Two stage process. Generate the filename(s) with "ls" (or "find") then find out the size.
ls -1 *\.edf | while read filename
do
filesize=`ls -lad "${filename}"|awk '{print $5}'`
echo "filename : ${filename}"
echo "filesize : ${filesize}"
done
or:
#!/bin/ksh
ls -l *\.edf| while read -r a a a a s a a a n
do
echo "[$s] [$n]"
done
ls -lrt *.edf | cut -d" " -f7- | sed 's/[A-Z][a-z][a-z] [0-9][0-9 ] [0-9][0-9]:[0-9][0-9] //'
Does not work with a normal "ls" listing (though the one posted is strangely spaced).
methyl,
did you run my command and it did not work for you? There was a small error, because the initial regex was for systems which have 00 Mon format in the ls -l output (where 00 represents the day and Mon month). I've adjusted the regex for Mon 00 format. Maybe you want to run it again?
However "ls -lrt *.edf | cut -d" " -f7-" always worked pretty nice for me 
How about this?:
ls -lrt -D %\ *.edf | awk '{print substr($0, index($0,$5))}'
Why not just use sed?
ls -lrt *.edf | sed 's/.*:.. //g'
Because he needs the size field as well 
Else he could simply run ls *.edf
... that and:
-rw-rw-rw- 1 user group 407 Oct 14 2009 foo bar
-rw-rw-rw- 1 user group 407 Oct 14 2009 foo:ba .txt
1 Like
Thanks Vgersh. Your solution worked fine. Many thanks to all who gave wonderful responses. But I needed file size and name and hence vgresh solution worked for me.
---------- Post updated at 02:32 PM ---------- Previous update was at 02:28 PM ----------
vgersh,
Can you please explain the script?
On behalf of vgersh99. The "while read -r" statement reads each matching line from the "ls -l *\.edf" statement in turn. It places the results into environment variables called $a, $s, $n . $a is a variable to use unwanted fields, $s is the file size, $n is the file name. The clever bit of the script is that $n contains the whole filename whether or not it contains spaces or special characters. This is because the last field in a "read" statement is filled with any remaining characters from the input line.

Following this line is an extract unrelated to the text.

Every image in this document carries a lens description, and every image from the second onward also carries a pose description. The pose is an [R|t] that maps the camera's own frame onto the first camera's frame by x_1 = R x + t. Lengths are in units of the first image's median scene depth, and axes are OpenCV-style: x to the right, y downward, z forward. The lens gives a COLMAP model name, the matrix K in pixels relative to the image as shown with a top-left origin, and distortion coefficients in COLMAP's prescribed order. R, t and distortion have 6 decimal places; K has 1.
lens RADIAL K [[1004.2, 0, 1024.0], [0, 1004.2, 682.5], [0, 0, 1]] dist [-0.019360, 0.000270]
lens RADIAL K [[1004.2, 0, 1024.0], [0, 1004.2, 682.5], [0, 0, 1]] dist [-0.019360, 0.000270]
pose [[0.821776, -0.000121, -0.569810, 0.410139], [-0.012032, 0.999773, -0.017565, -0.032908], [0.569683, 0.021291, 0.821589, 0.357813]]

See "man read".
The square brackets in the output echo are not special syntax, they just help to show where each field starts and stops when testing the script.
Note the backslash in "ls -l *\.edf". This is good practice because unix is not MSDOS and a fullstop in a filename is just another character but it can have special meaning in a regular expression (which this isn't).
if you have du
du -s *.edf
@trey85stang
The file sizes output from "du -s" are quite different from "ls -la", but they are the same as those from "ls -las".

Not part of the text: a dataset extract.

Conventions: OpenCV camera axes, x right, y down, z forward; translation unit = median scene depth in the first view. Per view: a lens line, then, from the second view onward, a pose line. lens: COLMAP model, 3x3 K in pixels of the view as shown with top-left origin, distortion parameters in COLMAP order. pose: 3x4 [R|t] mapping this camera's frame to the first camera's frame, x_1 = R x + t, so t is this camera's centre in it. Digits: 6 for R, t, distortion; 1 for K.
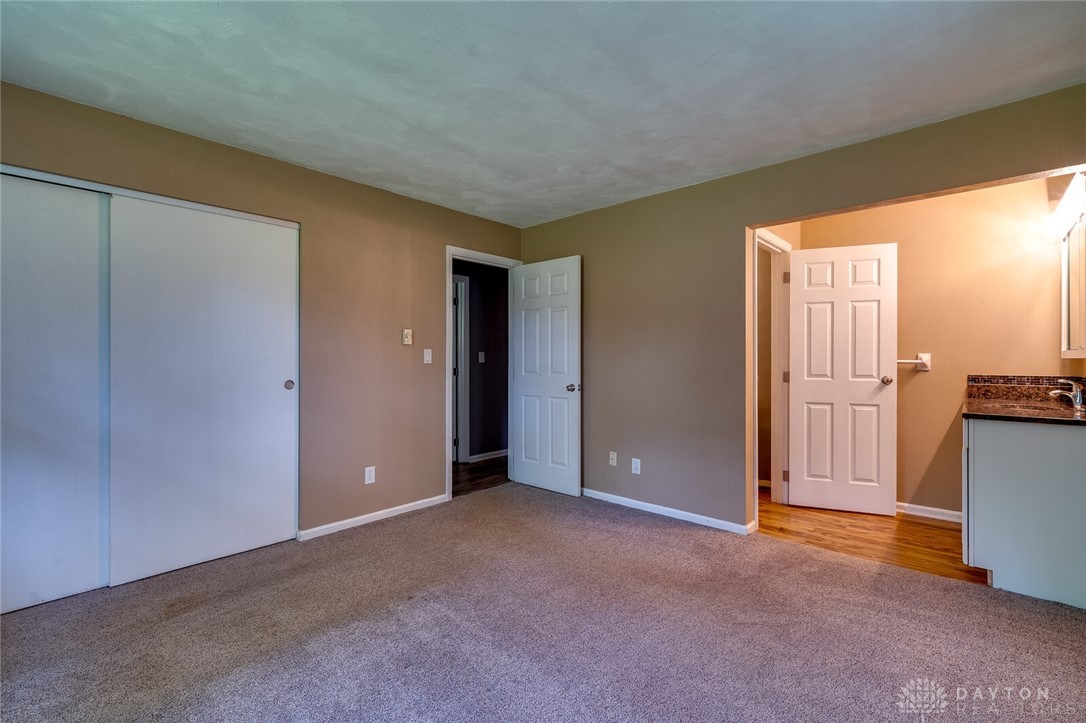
lens RADIAL K [[477.6, 0, 544.4], [0, 477.6, 358.9], [0, 0, 1]] dist [0.006906, 0.000009]
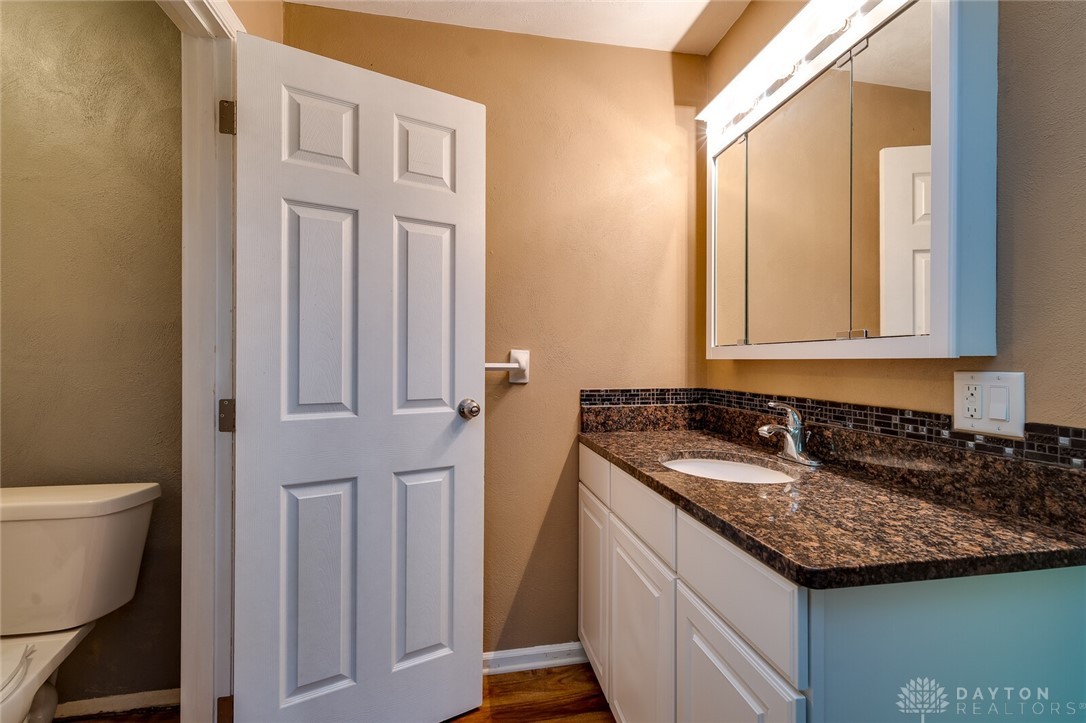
lens RADIAL K [[477.6, 0, 544.4], [0, 477.6, 358.9], [0, 0, 1]] dist [0.006906, 0.000009]
pose [[0.606020, 0.002109, 0.795446, 0.402689], [0.000117, 0.999996, -0.002740, -0.000483], [-0.795449, 0.001753, 0.606018, 0.670259]]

The file sizes from "du -s" and "ls -las" are in units of disc blocks and reflect the actual space taken by the files. A disc block is usually 512 bytes ... but it depends on the system.
The output from "ls -l" is how much data there is in each file up to the EOF marker. The EOF marker may be part-way through a disc block.
On one of my systems a single byte text file takes 8,192 bytes of disc space.